10.4097/kjae.2012.62.4.358
- Author:
Min Jung HUR
1
;
Heezoo KIM
;
Dong Kyu LEE
;
Sang Ho LIM
Author Information
1. Department of Anesthesiology and Pain Medicine, Korea University Medical Center, Guro Hospital, Seoul, Korea. lsh1102@unitel.co.kr
- Publication Type:Original Article
- Keywords:
Heart;
Ischemia;
Microemulsion propofol;
Reperfusion injury
- MeSH:
Anesthesia;
Animals;
Blood Pressure;
Cardiotonic Agents;
Heart;
Hemodynamics;
Ischemia;
Poloxamer;
Propofol;
Rats;
Reperfusion;
Reperfusion Injury
- From:Korean Journal of Anesthesiology
2012;62(4):358-364
- CountryRepublic of Korea
- Language:English
-
Abstract:
BACKGROUND: Lipid-emulsion propofol (LP) has cardioprotective effects against ischemia-reperfusion injury, but it has lipid-related side effects.
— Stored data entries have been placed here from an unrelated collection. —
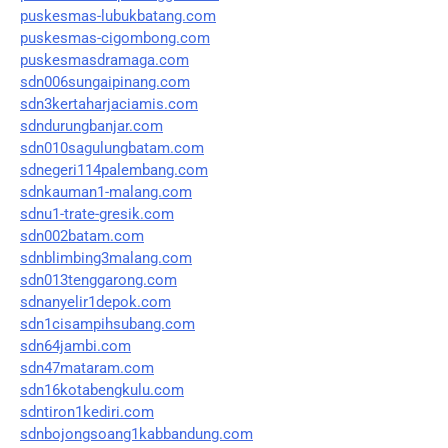
puskesmas-lubukbatang.com
puskesmas-cigombong.com
puskesmasdramaga.com
sdn006sungaipinang.com
sdn3kertaharjaciamis.com
sdndurungbanjar.com
sdn010sagulungbatam.com
sdnegeri114palembang.com
sdnkauman1-malang.com
sdnu1-trate-gresik.com
sdn002batam.com
sdnblimbing3malang.com
sdn013tenggarong.com
sdnanyelir1depok.com
sdn1cisampihsubang.com
sdn64jambi.com
sdn47mataram.com
sdn16kotabengkulu.com
sdntiron1kediri.com
sdnbojongsoang1kabbandung.com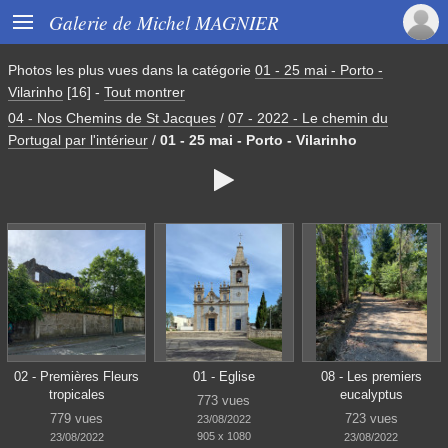

Galerie de Michel MAGNIER
Photos les plus vues dans la catégorie
01 - 25 mai - Porto -
Vilarinho
[16]
-
Tout montrer
04 - Nos Chemins de St Jacques
/
07 - 2022 - Le chemin du
Portugal par l'intérieur
/
01 - 25 mai - Porto - Vilarinho

02 - Premières Fleurs
01 - Eglise
08 - Les premiers
tropicales
eucalyptus
773 vues
779 vues
723 vues
23/08/2022
905 x 1080
23/08/2022
23/08/2022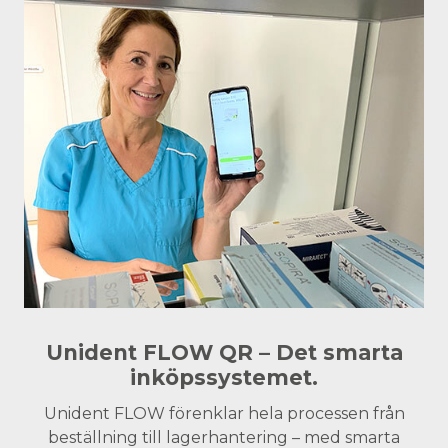
Unident FLOW QR – Det smarta
inköpssystemet.
Unident FLOW förenklar hela processen från
beställning till lagerhantering – med smarta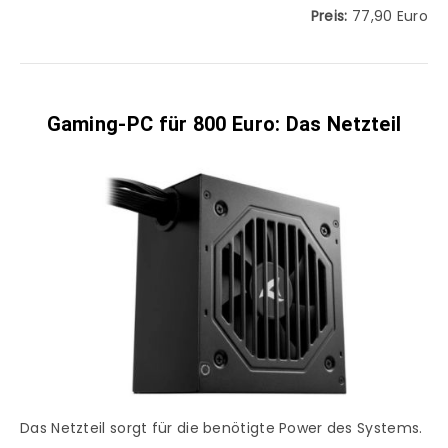
Preis:
77,90 Euro
Gaming-PC für 800 Euro: Das Netzteil
Das Netzteil sorgt für die benötigte Power des Systems.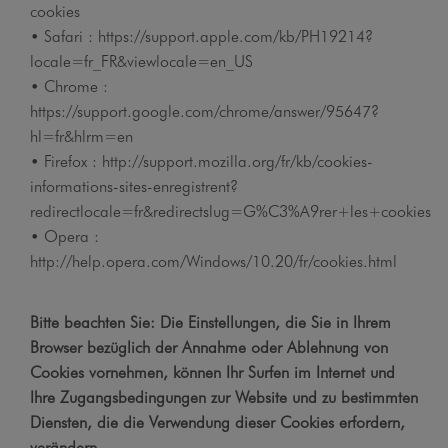
cookies
• Safari : https://support.apple.com/kb/PH19214?
locale=fr_FR&viewlocale=en_US
• Chrome :
https://support.google.com/chrome/answer/95647?
hl=fr&hlrm=en
• Firefox : http://support.mozilla.org/fr/kb/cookies-
informations-sites-enregistrent?
redirectlocale=fr&redirectslug=G%C3%A9rer+les+cookies
• Opera :
http://help.opera.com/Windows/10.20/fr/cookies.html
Bitte beachten Sie: Die Einstellungen, die Sie in Ihrem
Browser bezüglich der Annahme oder Ablehnung von
Cookies vornehmen, können Ihr Surfen im Internet und
Ihre Zugangsbedingungen zur Website und zu bestimmten
Diensten, die die Verwendung dieser Cookies erfordern,
verändern.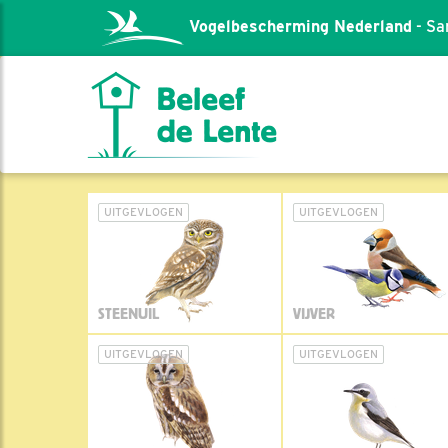
Vogelbescherming Nederland
- Sa
UITGEVLOGEN
UITGEVLOGEN
STEENUIL
VIJVER
UITGEVLOGEN
UITGEVLOGEN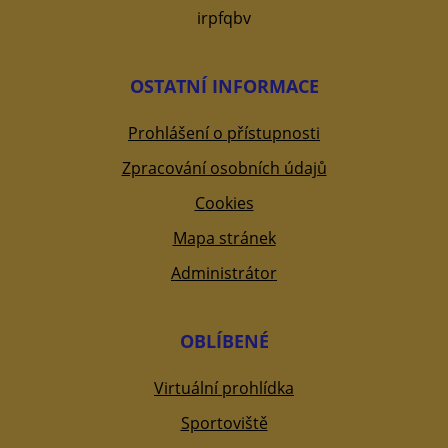
irpfqbv
OSTATNÍ INFORMACE
Prohlášení o přístupnosti
Zpracování osobních údajů
Cookies
Mapa stránek
Administrátor
OBLÍBENÉ
Virtuální prohlídka
Sportoviště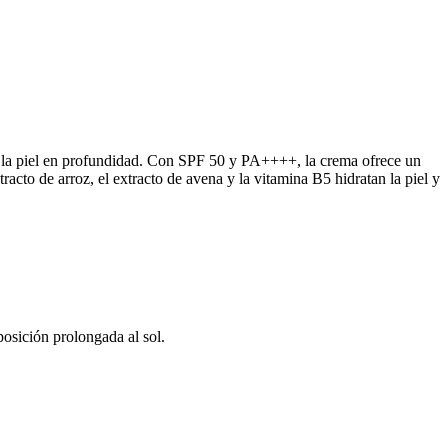
 la piel en profundidad. Con SPF 50 y PA++++, la crema ofrece un
acto de arroz, el extracto de avena y la vitamina B5 hidratan la piel y
posición prolongada al sol.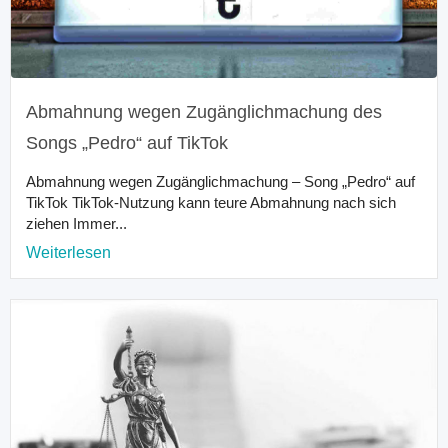
Abmahnung wegen Zugänglichmachung des
Songs „Pedro“ auf TikTok
Abmahnung wegen Zugänglichmachung – Song „Pedro“ auf
TikTok TikTok-Nutzung kann teure Abmahnung nach sich
ziehen Immer...
Weiterlesen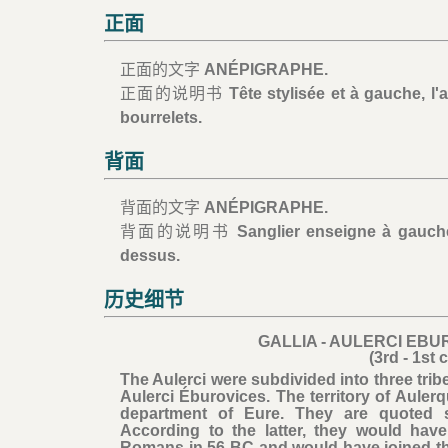
正面
正面的文字
ANÉPIGRAPHE.
正面的说明书
Tête stylisée et à gauche, l'
bourrelets.
背面
背面的文字
ANÉPIGRAPHE.
背面的说明书
Sanglier enseigne à gauche
dessus.
历史细节
GALLIA - AULERCI EBUR
(3rd - 1st
The Aulerci were subdivided into three trib
Aulerci Éburovices. The territory of Aule
department of Eure. They are quoted s
According to the latter, they would hav
Romans in 56 BC and would have joined the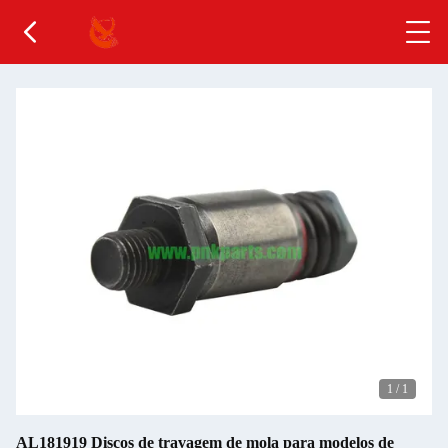
1
/
1
AL181919 Discos de travagem de mola para modelos de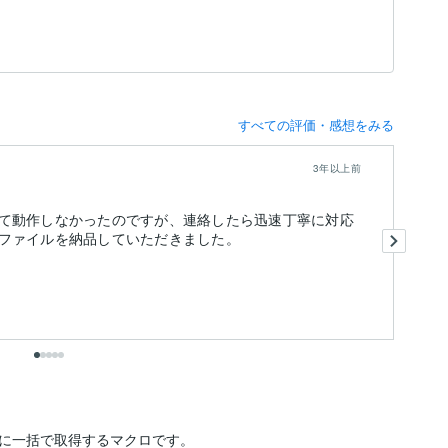
すべての評価・感想をみる
3年以上前
て動作しなかったのですが、連絡したら迅速丁寧に対応
あ
ファイルを納品していただきました。
り
に一括で取得するマクロです。
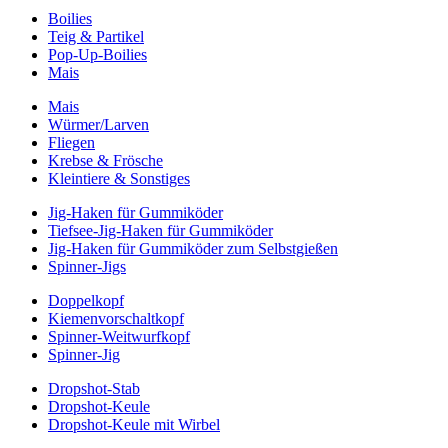
Boilies
Teig & Partikel
Pop-Up-Boilies
Mais
Mais
Würmer/Larven
Fliegen
Krebse & Frösche
Kleintiere & Sonstiges
Jig-Haken für Gummiköder
Tiefsee-Jig-Haken für Gummiköder
Jig-Haken für Gummiköder zum Selbstgießen
Spinner-Jigs
Doppelkopf
Kiemenvorschaltkopf
Spinner-Weitwurfkopf
Spinner-Jig
Dropshot-Stab
Dropshot-Keule
Dropshot-Keule mit Wirbel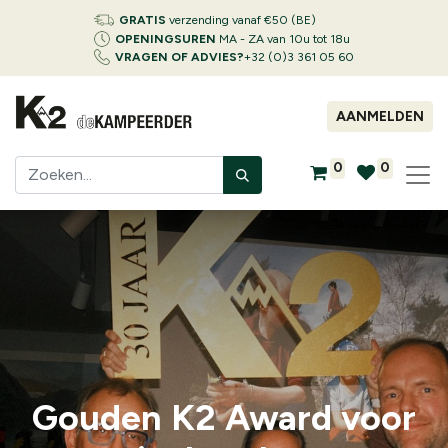
GRATIS
verzending vanaf €50 (BE)
OPENINGSUREN
MA - ZA van 10u tot 18u
VRAGEN OF ADVIES?
+32 (0)3 361 05 60
AANMELDEN
0
0
Gouden K2 Award voor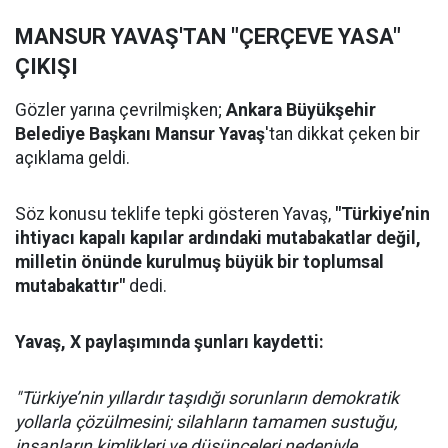
MANSUR YAVAŞ'TAN "ÇERÇEVE YASA"
ÇIKIŞI
Gözler yarına çevrilmişken;
Ankara Büyükşehir
Belediye Başkanı Mansur Yavaş
'tan dikkat çeken bir
açıklama geldi.
Söz konusu teklife tepki gösteren Yavaş,
"Türkiye’nin
ihtiyacı kapalı kapılar ardındaki mutabakatlar değil,
milletin önünde kurulmuş büyük bir toplumsal
mutabakattır"
dedi.
Yavaş, X paylaşımında şunları kaydetti:
"Türkiye’nin yıllardır taşıdığı sorunların demokratik
yollarla çözülmesini; silahların tamamen sustuğu,
insanların kimlikleri ve düşünceleri nedeniyle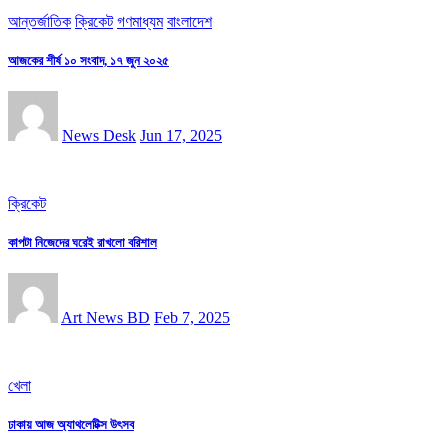
আন্তর্জাতিক
ক্রিকেট
গণমাধ্যম
বাংলাদেশ
আজকের শীর্ষ ১০ সংবাদ, ১৭ জুন ২০২৫
News Desk
Jun 17, 2025
ক্রিকেট
কাপটা নিজেদের ঘরেই রাখলো বরিশাল
Art News BD
Feb 7, 2025
খেলা
ঢাকায় আজ অ্যাথলেটিক্স উৎসব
Microemulsion propofol (MP) is a lipid-free propofol emulsified with 10% purified poloxamer 188 (PP188). PP188 is a nonionic surfactant and has cardioprotective effects. However, some reports have suggested that reduced cardioprotective effects were observed when the cardioprotective agents were used in combination even though each cardioprotective agent has cardioprotective effects. The aims of this study were to examine and compare the cardioprotective effects of MP and LP. METHODS: 50 isolated rat hearts were perfused with modified Kreb's solution. They were divided into 4 groups and underwent 30 minutes of ischemia and 60 minutes of reperfusion. Control group: ischemia-reperfusion was performed without treatment. LP, MP and PP groups: LP, MP and PP188 were infused during the pre-ischemic and reperfusion period, respectively. Hemodynamic parameters and coronary effluent flow rate (CEFR) were measured. Infarct size was determined using triphenyl-tetrazolium staining. RESULTS: In the MP group, systolic pressure was maintained near baseline, the systolic pressure was higher than that in the other groups and HR was lower than that in the other groups during reperfusion. Diastolic pressure was transiently increased in the PP group after treatment and at 5 minutes after reperfusion compared with that in the control group and in the the LP group. There were no differences in dP/dtmax and CEFR between groups. Infarct size in the LP, MP and PP groups was smaller than that in the control group, but there were no significant differences between these three groups. CONCLUSIONS: MP has cardioprotective effects similar to those of LP. MP can be used for cardiac anesthesia in cases with ischemia-reperfusion injury to avoid the lipid-related side effects of LP.